PROBLEM TO SOLVE:
Only the lines of the data below from the one with "every step of" through the one with "are there to answer your questions, provide" are wanted. Repeat them exactly.

ENTRIES SUPPLIED:
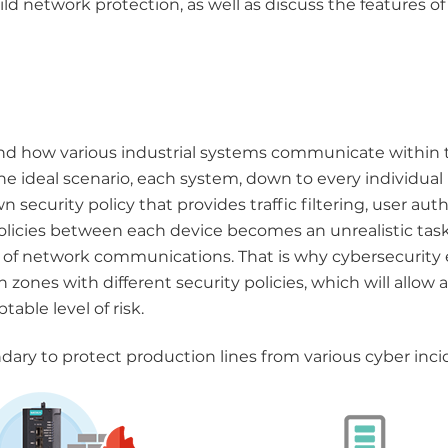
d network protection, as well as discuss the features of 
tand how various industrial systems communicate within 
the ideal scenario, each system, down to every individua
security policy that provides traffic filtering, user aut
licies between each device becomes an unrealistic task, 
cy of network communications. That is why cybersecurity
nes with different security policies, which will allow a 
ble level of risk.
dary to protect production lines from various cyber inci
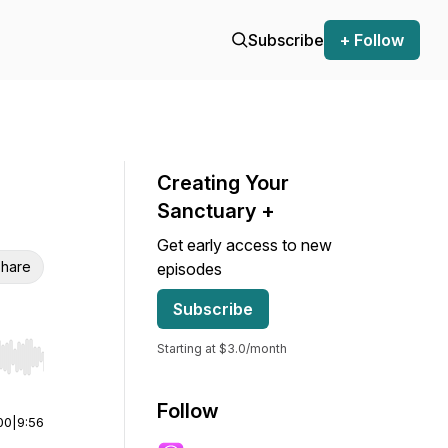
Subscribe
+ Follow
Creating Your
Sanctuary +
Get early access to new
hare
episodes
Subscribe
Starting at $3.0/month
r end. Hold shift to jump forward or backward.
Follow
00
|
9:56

* * *

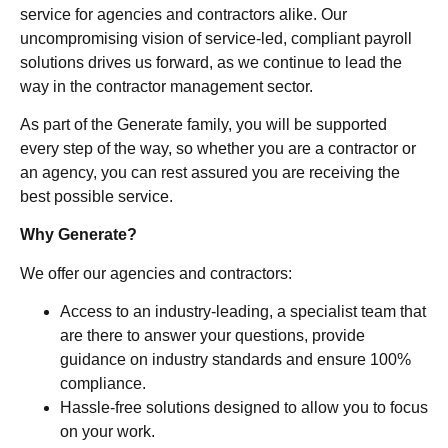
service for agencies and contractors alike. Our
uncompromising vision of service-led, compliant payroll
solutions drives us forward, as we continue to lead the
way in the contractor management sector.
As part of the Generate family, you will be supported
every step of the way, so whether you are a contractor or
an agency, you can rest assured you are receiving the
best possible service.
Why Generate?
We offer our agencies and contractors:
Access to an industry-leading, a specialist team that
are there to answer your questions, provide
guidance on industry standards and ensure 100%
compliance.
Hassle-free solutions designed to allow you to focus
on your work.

OUTPUT FOR THIS EXERCISE:
every step of the way, so whether you are a contractor or
an agency, you can rest assured you are receiving the
best possible service.
Why Generate?
We offer our agencies and contractors:
Access to an industry-leading, a specialist team that
are there to answer your questions, provide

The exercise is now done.